Also calculate the areas of the triangles in these cases. What do you observe?
NCERT Solutions for Class 10 Maths Chapter 7 Coordinate Geometry
(i) Taking A as origin, coordinates of the vertices P, Q and R are,
From figure:
P = (4, 6)
Q = (3, 2)
R = (6, 5)
Here AD is the x-axis and AB is the y-axis.
Area of triangle PQR in case of origin A:
Area of a triangle = $$\frac{1}{2} \ | \ [4(2 – 5) + 3 (5 – 6) + 6 (6 – 2)] \ | \$$
$$= \ \frac{1}{2} \ | \ [– 12 – 3 + 24] \ | \$$
$$= \ \frac{9}{2}$$ sq. units
(ii) Taking C as origin, coordinates of vertices P, Q and R are,
From figure:
P = (12, 2)
Q = (13, 6)
R = (10, 3)
Here CB is the x-axis and CD is the y-axis.

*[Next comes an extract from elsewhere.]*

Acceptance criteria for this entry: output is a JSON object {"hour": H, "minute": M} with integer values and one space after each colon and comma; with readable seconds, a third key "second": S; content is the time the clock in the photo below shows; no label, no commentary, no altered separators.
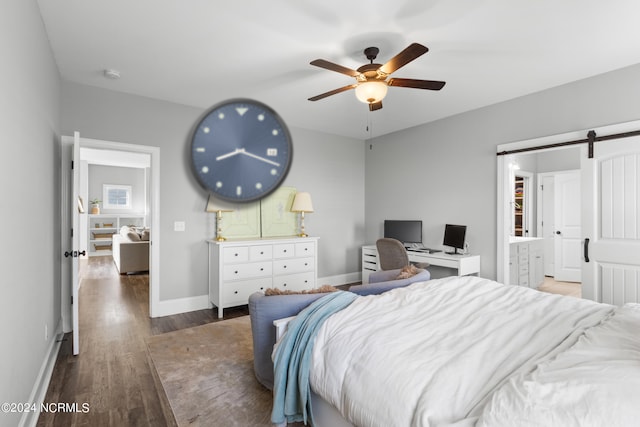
{"hour": 8, "minute": 18}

Area of triangle PQR in case of origin C:
Area of a triangle = $$\frac{1}{2} \ | \ [ 12(6 – 3) + 13 ( 3 – 2) + 10( 2 – 6)] \ | \$$
$$= \frac{1}{2} \ | \ [36 + 13 – 40] \ | \$$
$$= \ \frac{9}{2}$$ sq unit
This implies, Area of triangle PQR at origin A = Area of triangle PQR at origin C
Area is same in both case because triangle remains the same no matter which point is considered as origin.
Q6 ) The vertices of a $$∆ \ ABC$$ are A (4, 6), B (1, 5) and C (7, 2). A line is drawn to intersect sides AB and AC at D and E respectively, such that $$\frac{AD}{AB} \ = \ \frac{AE}{AC} \ = \ \frac{1}{4}$$ . Calculate the area of the $$∆ \ ADE$$ and compare it with area of $$∆ \ ABC$$ . (Recall Theorem 6.2 and Theorem 6.6)

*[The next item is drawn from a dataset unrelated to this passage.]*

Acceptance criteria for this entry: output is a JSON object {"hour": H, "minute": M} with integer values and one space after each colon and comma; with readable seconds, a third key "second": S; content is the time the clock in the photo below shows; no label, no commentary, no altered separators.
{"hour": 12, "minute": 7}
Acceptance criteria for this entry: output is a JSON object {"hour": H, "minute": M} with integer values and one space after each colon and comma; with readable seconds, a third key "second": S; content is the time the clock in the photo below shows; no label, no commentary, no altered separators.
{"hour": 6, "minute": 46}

NCERT Solutions for Class 10 Maths Chapter 7 Coordinate Geometry
Given, the vertices of a $$∆ \ ABC$$ are A (4, 6), B (1, 5) and C (7, 2) and,
$$\frac{AD}{AB} \ = \ \frac{AE}{AC} \ = \ \frac{1}{4}$$
$$\Rightarrow \frac{AB}{AD} \ = \ \frac{AC}{AE} \ = \ 4$$
$$\Rightarrow \frac{AD + DB}{AD} \ = \ \frac{AE + EC}{AE} \ = \ 4$$
$$\Rightarrow 1 + \frac{DB}{AD} \ = \ 1 + \frac{EC}{AE} \ = \ 4$$
$$\Rightarrow \frac{DB}{AD} \ = \ \frac{EC}{AE} \ = \ 3$$
$$\therefore$$ Point D and E divides AB and AC in ratio 1 : 3
Now coordinates of D calculated by section formula are,
$$x \ = \ \frac{3(4) + 1(1)}{4} \ = \ \frac{13}{4}$$ and,
$$y \ = \ \frac{3(6) + 1(5)}{4} \ = \ \frac{23}{4}$$
Similarly, coordinates of E are,
$$x \ = \ \frac{1(7) + 3(4)}{4} \ = \ \frac{19}{4}$$ and,
$$y \ = \ \frac{1(2) + 3(6)}{4} \ = \ \frac{20}{4} \ = \ 5$$
Now area of triangle ADE is,
$$\frac{1}{2} \ | \ [4(5-2) \ + \ 1(2-6) \ + \ 7(6-5)] \ |$$
= $$\frac{1}{2} \ | \ [(12-4+7)] \ |$$
= $$\frac{15}{2}$$ sq. units
Similarly, area of triangle ABC is,
$$\frac{1}{2} \ | \ [4( \frac{23}{4} -5) \ + \ \frac{13}{4}(5-6) \ + \ \frac{19}{4}(6- \frac{23}{4})] \ |$$
= $$\frac{1}{2} \ | \ [(3- \frac{13}{4} + \frac{19}{4})] \ |$$
= $$\frac{15}{32}$$ sq. units
$$\therefore$$ ratio of $$area \ of \ ∆ \ ADE \ to \ area \ of \ ∆ \ ABC \ = \ 1:16$$
Q7 ) Let A (4, 2), B (6, 5) and C (1, 4) be the vertices of $$∆ \ ABC$$ .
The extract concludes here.